(Beginning of GIVEN DATA)

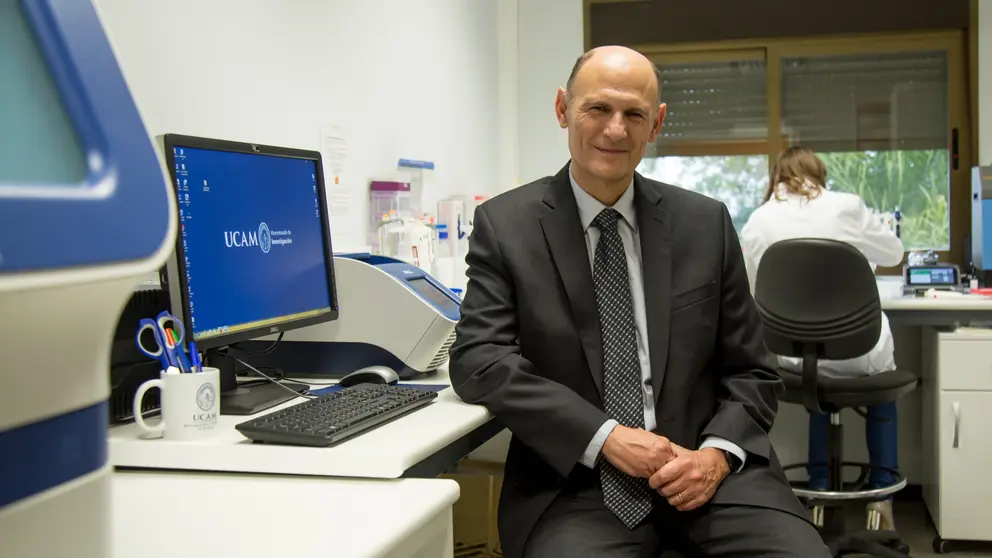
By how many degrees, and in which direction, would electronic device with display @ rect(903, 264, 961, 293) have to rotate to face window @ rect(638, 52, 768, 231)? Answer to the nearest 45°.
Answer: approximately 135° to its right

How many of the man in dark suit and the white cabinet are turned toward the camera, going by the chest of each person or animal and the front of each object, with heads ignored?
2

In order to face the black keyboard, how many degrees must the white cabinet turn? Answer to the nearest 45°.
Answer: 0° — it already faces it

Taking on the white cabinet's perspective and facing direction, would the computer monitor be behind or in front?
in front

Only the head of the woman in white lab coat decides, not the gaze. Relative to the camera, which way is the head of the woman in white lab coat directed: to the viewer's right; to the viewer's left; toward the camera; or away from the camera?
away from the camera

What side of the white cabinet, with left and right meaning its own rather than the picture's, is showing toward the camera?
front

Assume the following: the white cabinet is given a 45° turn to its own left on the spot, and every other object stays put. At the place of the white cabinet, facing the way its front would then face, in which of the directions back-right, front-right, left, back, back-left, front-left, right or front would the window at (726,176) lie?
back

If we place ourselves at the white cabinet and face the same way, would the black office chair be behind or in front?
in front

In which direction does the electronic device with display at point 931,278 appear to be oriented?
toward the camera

(End of GIVEN DATA)
(Beginning of GIVEN DATA)

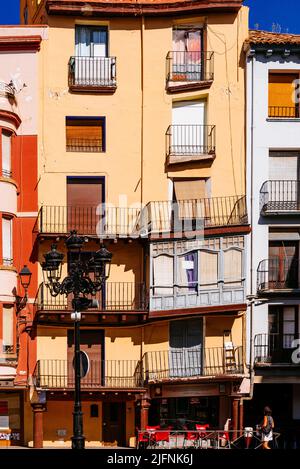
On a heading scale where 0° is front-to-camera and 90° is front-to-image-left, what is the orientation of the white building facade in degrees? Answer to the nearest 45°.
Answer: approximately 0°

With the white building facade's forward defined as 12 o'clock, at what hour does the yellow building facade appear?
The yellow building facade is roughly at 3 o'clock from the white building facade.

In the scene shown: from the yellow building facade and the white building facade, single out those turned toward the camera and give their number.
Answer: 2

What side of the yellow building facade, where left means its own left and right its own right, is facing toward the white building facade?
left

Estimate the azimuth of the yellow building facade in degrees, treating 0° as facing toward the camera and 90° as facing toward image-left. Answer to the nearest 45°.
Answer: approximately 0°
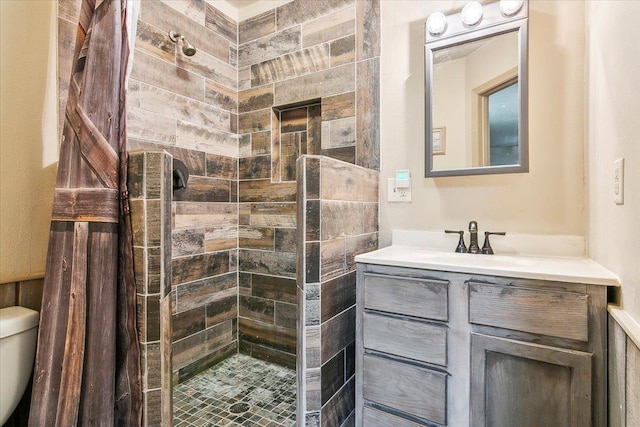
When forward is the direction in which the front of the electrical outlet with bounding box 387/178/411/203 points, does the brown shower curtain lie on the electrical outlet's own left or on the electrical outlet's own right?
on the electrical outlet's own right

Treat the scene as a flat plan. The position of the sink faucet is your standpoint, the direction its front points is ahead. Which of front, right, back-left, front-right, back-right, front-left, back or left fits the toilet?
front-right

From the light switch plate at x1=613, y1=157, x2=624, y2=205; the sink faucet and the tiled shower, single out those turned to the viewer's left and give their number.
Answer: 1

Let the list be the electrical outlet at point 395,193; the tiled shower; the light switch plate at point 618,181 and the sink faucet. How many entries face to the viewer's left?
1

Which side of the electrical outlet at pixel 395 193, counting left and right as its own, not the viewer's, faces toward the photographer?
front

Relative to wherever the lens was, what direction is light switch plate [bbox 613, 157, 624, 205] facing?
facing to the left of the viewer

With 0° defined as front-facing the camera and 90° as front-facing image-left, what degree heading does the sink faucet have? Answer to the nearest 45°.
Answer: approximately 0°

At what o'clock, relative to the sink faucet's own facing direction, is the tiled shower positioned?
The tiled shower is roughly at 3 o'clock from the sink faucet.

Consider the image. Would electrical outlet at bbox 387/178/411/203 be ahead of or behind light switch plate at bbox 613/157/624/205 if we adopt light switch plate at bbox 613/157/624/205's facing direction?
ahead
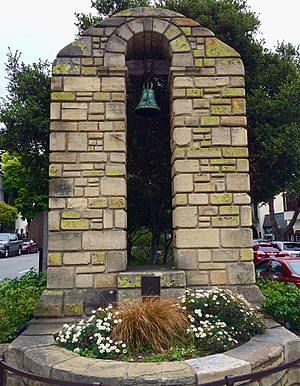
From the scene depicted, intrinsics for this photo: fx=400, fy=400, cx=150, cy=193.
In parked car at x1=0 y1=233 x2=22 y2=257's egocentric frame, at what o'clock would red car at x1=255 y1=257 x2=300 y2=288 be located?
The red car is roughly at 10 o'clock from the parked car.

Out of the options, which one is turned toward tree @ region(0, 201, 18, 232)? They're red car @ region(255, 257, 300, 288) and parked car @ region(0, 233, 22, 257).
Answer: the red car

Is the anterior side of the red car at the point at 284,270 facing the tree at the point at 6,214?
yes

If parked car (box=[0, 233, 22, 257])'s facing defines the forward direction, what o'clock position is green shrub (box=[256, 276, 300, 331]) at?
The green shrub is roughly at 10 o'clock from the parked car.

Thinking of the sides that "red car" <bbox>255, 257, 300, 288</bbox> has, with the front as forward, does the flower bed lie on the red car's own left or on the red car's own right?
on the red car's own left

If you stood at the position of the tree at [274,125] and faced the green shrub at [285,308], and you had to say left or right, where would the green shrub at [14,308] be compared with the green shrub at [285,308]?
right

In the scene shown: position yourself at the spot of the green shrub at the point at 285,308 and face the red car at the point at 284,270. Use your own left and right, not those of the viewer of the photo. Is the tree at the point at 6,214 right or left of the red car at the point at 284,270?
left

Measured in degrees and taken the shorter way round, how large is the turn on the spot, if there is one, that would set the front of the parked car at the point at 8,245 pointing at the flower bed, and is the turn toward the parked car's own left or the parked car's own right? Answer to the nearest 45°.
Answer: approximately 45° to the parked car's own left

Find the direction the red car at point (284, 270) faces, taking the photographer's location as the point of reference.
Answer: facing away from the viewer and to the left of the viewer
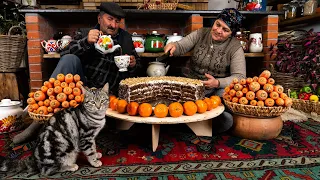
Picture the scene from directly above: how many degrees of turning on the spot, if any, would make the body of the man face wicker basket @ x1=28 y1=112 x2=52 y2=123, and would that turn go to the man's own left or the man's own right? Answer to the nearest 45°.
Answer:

(End of GIVEN DATA)
(Beginning of GIVEN DATA)

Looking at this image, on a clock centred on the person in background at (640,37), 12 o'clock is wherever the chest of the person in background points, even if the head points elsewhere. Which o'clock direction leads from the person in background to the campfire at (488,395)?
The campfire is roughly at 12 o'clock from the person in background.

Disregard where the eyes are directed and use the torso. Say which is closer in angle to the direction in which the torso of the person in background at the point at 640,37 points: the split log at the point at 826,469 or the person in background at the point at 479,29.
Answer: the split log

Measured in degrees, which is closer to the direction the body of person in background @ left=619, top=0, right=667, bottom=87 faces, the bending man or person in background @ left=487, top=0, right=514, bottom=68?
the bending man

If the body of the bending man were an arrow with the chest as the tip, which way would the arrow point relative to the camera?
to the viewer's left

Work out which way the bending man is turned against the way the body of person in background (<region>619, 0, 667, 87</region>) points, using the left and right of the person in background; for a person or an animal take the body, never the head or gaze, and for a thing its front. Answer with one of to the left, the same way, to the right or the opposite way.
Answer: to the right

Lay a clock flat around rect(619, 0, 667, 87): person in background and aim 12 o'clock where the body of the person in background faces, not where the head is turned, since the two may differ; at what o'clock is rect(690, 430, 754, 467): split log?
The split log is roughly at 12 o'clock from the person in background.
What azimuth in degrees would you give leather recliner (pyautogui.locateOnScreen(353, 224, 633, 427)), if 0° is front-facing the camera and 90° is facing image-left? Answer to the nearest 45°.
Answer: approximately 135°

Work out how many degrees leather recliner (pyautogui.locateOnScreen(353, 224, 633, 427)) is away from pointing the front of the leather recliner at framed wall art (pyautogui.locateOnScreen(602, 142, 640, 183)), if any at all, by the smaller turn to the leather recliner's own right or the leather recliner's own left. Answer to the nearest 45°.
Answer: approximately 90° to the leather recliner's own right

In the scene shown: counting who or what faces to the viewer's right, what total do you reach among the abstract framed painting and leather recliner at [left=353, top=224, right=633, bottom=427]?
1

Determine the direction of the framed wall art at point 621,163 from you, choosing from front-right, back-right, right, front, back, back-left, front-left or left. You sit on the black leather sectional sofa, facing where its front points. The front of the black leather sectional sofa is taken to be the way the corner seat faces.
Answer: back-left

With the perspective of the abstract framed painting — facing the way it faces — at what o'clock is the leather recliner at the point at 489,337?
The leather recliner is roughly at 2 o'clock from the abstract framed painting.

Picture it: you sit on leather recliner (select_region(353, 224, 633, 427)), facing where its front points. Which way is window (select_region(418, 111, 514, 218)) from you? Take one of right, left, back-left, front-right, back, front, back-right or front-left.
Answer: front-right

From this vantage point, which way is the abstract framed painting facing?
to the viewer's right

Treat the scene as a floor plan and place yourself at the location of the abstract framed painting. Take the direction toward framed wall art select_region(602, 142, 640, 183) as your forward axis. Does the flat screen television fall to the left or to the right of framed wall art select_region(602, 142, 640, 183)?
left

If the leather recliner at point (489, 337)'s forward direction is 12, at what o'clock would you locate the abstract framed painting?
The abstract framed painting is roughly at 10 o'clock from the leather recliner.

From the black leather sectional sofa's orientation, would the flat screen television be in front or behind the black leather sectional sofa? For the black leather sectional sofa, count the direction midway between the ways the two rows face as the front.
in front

(End of GIVEN DATA)

Extract every line of the listing above that contains the word "heading".

OUTPUT BELOW |
On a heading scale where 0° is front-to-camera and 90° is front-to-image-left, what is the orientation of the white building facade in degrees? Answer to the nearest 45°.
With 0° defined as front-facing the camera and 90° as front-facing image-left, what degree heading does the sink faucet have? Answer to the nearest 45°.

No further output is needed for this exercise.